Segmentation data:

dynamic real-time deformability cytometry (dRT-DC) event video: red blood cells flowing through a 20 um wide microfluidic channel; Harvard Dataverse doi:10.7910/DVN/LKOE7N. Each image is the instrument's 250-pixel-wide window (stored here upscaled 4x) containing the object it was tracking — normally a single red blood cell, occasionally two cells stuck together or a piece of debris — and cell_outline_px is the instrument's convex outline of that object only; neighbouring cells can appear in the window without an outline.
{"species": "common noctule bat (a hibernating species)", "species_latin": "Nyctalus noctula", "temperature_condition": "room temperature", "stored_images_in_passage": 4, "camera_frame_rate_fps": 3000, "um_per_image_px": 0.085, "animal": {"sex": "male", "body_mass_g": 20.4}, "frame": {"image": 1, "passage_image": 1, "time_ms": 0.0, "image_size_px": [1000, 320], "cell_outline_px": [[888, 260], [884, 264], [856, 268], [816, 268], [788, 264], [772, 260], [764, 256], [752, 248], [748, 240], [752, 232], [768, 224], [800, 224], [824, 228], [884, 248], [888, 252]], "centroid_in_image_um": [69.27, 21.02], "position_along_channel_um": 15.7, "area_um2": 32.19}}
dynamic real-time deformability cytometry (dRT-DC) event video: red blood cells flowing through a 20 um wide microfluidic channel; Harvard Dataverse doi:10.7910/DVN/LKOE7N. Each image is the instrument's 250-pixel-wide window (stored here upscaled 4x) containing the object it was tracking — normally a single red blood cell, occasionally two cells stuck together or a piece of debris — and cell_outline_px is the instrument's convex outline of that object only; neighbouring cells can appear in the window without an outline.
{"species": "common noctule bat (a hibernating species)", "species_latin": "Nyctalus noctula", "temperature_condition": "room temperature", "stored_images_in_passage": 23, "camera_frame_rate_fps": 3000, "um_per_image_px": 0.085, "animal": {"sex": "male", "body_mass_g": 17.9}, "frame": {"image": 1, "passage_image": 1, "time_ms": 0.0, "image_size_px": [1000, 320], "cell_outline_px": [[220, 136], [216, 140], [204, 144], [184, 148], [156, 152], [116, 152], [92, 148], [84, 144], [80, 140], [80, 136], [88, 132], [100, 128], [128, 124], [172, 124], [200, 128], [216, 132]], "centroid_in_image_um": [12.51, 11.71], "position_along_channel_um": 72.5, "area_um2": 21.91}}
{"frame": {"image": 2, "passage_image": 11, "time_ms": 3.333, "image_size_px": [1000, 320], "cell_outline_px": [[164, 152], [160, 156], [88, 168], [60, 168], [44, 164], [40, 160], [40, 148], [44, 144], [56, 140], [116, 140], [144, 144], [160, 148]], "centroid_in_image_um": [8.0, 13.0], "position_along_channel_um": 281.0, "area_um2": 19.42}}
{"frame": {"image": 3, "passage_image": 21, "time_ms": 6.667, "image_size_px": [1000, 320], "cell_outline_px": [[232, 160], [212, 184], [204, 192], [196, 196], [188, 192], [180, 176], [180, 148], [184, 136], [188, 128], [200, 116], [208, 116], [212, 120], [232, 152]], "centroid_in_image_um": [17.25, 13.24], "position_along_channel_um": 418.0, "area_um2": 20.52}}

> _Written request_: Extract the data in full. Keep it word for word.

> _Full answer_:
dynamic real-time deformability cytometry (dRT-DC) event video: red blood cells flowing through a 20 um wide microfluidic channel; Harvard Dataverse doi:10.7910/DVN/LKOE7N. Each image is the instrument's 250-pixel-wide window (stored here upscaled 4x) containing the object it was tracking — normally a single red blood cell, occasionally two cells stuck together or a piece of debris — and cell_outline_px is the instrument's convex outline of that object only; neighbouring cells can appear in the window without an outline.
{"species": "common noctule bat (a hibernating species)", "species_latin": "Nyctalus noctula", "temperature_condition": "room temperature", "stored_images_in_passage": 4, "camera_frame_rate_fps": 3000, "um_per_image_px": 0.085, "animal": {"sex": "male", "body_mass_g": 20.4}, "frame": {"image": 1, "passage_image": 1, "time_ms": 0.0, "image_size_px": [1000, 320], "cell_outline_px": [[888, 260], [884, 264], [856, 268], [816, 268], [788, 264], [772, 260], [764, 256], [752, 248], [748, 240], [752, 232], [768, 224], [800, 224], [824, 228], [884, 248], [888, 252]], "centroid_in_image_um": [69.27, 21.02], "position_along_channel_um": 15.7, "area_um2": 32.19}}
dynamic real-time deformability cytometry (dRT-DC) event video: red blood cells flowing through a 20 um wide microfluidic channel; Harvard Dataverse doi:10.7910/DVN/LKOE7N. Each image is the instrument's 250-pixel-wide window (stored here upscaled 4x) containing the object it was tracking — normally a single red blood cell, occasionally two cells stuck together or a piece of debris — and cell_outline_px is the instrument's convex outline of that object only; neighbouring cells can appear in the window without an outline.
{"species": "common noctule bat (a hibernating species)", "species_latin": "Nyctalus noctula", "temperature_condition": "room temperature", "stored_images_in_passage": 23, "camera_frame_rate_fps": 3000, "um_per_image_px": 0.085, "animal": {"sex": "male", "body_mass_g": 17.9}, "frame": {"image": 1, "passage_image": 1, "time_ms": 0.0, "image_size_px": [1000, 320], "cell_outline_px": [[220, 136], [216, 140], [204, 144], [184, 148], [156, 152], [116, 152], [92, 148], [84, 144], [80, 140], [80, 136], [88, 132], [100, 128], [128, 124], [172, 124], [200, 128], [216, 132]], "centroid_in_image_um": [12.51, 11.71], "position_along_channel_um": 72.5, "area_um2": 21.91}}
{"frame": {"image": 2, "passage_image": 11, "time_ms": 3.333, "image_size_px": [1000, 320], "cell_outline_px": [[164, 152], [160, 156], [88, 168], [60, 168], [44, 164], [40, 160], [40, 148], [44, 144], [56, 140], [116, 140], [144, 144], [160, 148]], "centroid_in_image_um": [8.0, 13.0], "position_along_channel_um": 281.0, "area_um2": 19.42}}
{"frame": {"image": 3, "passage_image": 21, "time_ms": 6.667, "image_size_px": [1000, 320], "cell_outline_px": [[232, 160], [212, 184], [204, 192], [196, 196], [188, 192], [180, 176], [180, 148], [184, 136], [188, 128], [200, 116], [208, 116], [212, 120], [232, 152]], "centroid_in_image_um": [17.25, 13.24], "position_along_channel_um": 418.0, "area_um2": 20.52}}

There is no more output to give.